→ Détails de l'exercice
Recopiez fidèlement, dans le texte fourni ci-dessous, le passage qui va de « 29. En deuxième » jusqu'à « sur ce point. » inclus.

→ Texte fourni

+++++

27. En second lieu, si l'étude d'incidence Natura 2000 prévoit une mesure MR-AV-3 consistant à équiper les éoliennes d'un dispositif Safewind repris par les prescriptions de l'arrêté contesté, une étude du CNRS réalisée en juin 2021 estime que malgré leur mise en place sur certains parcs, des mortalités par collision sont toujours constatées et que ces systèmes de détection-réaction sont considérés comme un moyen de réduction de la mortalité et non d'évitement. Ils ne permettent ainsi pas d'exclure le risque de collision avec des éoliennes. Par suite, une telle mesure n'est pas susceptible de réduire à un niveau acceptable les risques élevés d'atteinte à cette espèce eu égard à la gravité de la menace d'extinction qui pèse sur elle. Dans ces conditions, il subsiste un doute raisonnable d'un point de vue scientifique quant à la possibilité que le parc projeté, en cas de surmortalité annuelle de plusieurs individus de Gypaètes barbus provoquée par des collisions avec les éoliennes, ait des effets significatifs dommageables sur la bonne conservation de cette espèce présente dans la zone du projet. Il en résulte également que le préfet de la Haute-Corse ne pouvait autoriser le projet litigieux, à titre dérogatoire, qu'après avoir vérifié qu'étaient remplies les conditions prévues par le VII de l'article L. 414-4 du code de l'environnement. Par suite, l'arrêté attaqué méconnaît les dispositions de l'article L. 414-4 du code de l'environnement.

S'agissant de l'insuffisante évaluation des incidences du projet sur l'habitat de l'Aigle royal et du Milan royal :

28. En premier lieu, il ressort des pièces du dossier que le secteur d'implantation du projet se trouve à proximité de plusieurs zones de protection spéciales, FR94120007 Vallée du Regino, FR9410113 Forêts territoriales de Corse et FR9410107 Haute vallée d'Asco, forêt de Tartagine et aiguilles de Popolasca, désignées notamment pour la conservation de l'Aigle royal et du Milan royal. Par ailleurs, l'évaluation des incidences Natura 2000 et plus particulièrement l'étude " Bird Sentinel " réalisée par le pétitionnaire montre des intrusions de ces deux espèces, soit 58,61 % pour le Milan royal qui comptabilise le plus d'intrusions au cours de la période étudiée et 2,8 % pour l'Aigle royal. Toutefois, cette évaluation qui se borne à conclure que l'activité du parc ne remettra pas en cause leur périmètre de protection ni leurs objectifs de conservation, tant en termes d'habitats que d'espèces ne procède pas à l'analyse des incidences du projet sur l'habitat de ces deux espèces. Une telle insuffisance est de nature à avoir exercé une influence sur le sens de la décision prise par l'autorité administrative.

29. En deuxième lieu, l'évaluation des incidences Natura 2000 procède bien à l'analyse des risques de collisions pour l'Aigle royal et le Milan royal, laquelle est estimée comme étant faible après application des mesures de réduction. Dès lors, cette évaluation n'est pas entachée d'insuffisance sur ce point.

+++++

→ Données

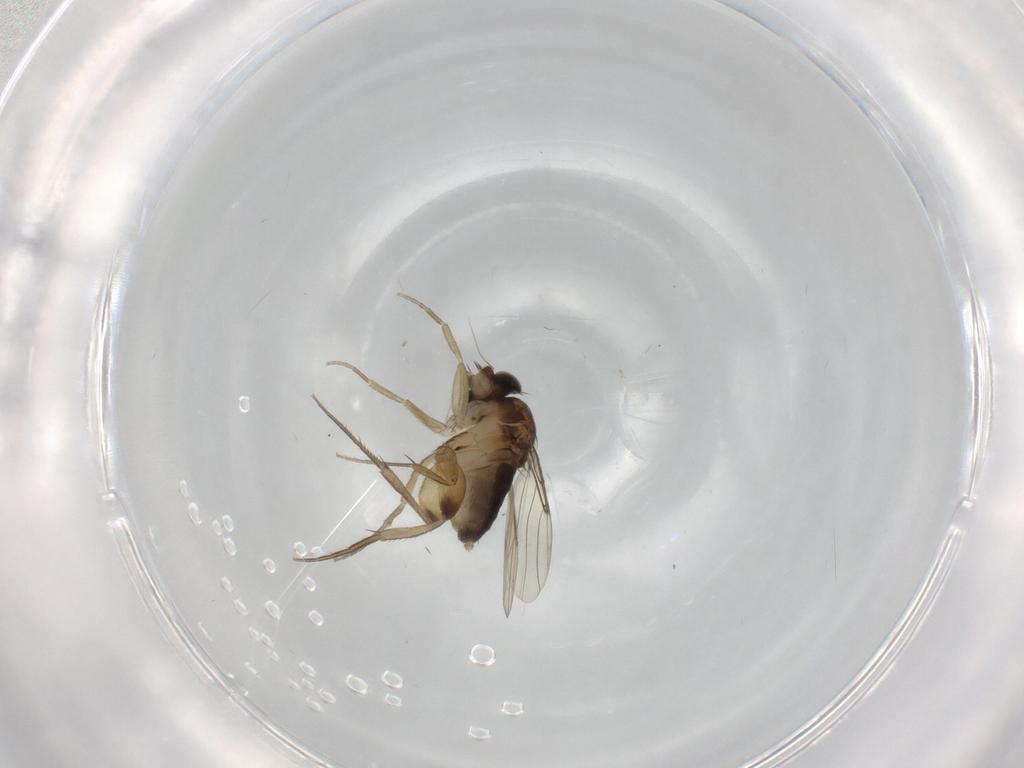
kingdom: Animalia
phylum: Arthropoda
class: Insecta
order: Diptera
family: Phoridae
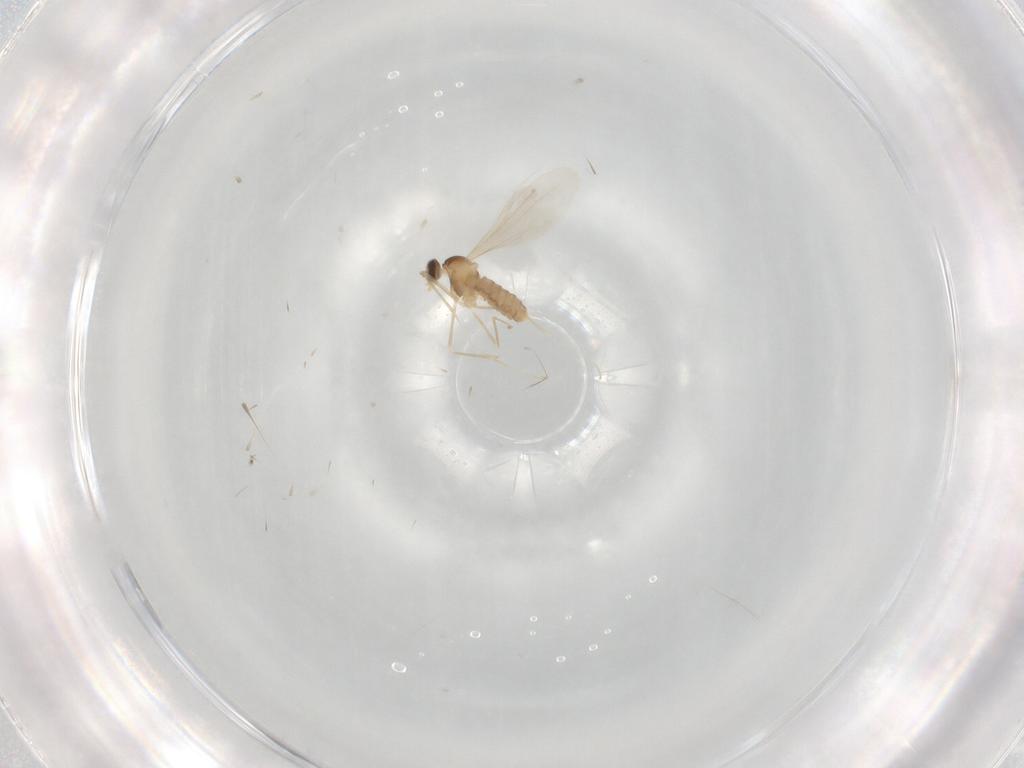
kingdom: Animalia
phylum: Arthropoda
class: Insecta
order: Diptera
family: Cecidomyiidae
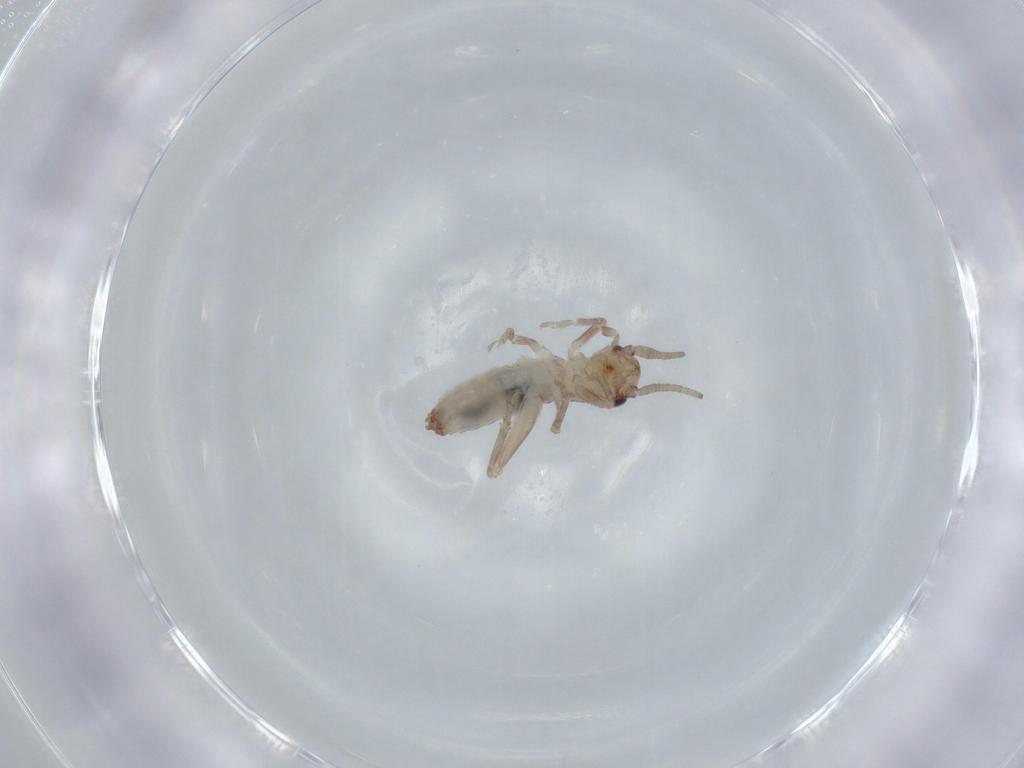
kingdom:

+++++

→ Réponse à l'exercice
29. En deuxième lieu, l'évaluation des incidences Natura 2000 procède bien à l'analyse des risques de collisions pour l'Aigle royal et le Milan royal, laquelle est estimée comme étant faible après application des mesures de réduction. Dès lors, cette évaluation n'est pas entachée d'insuffisance sur ce point.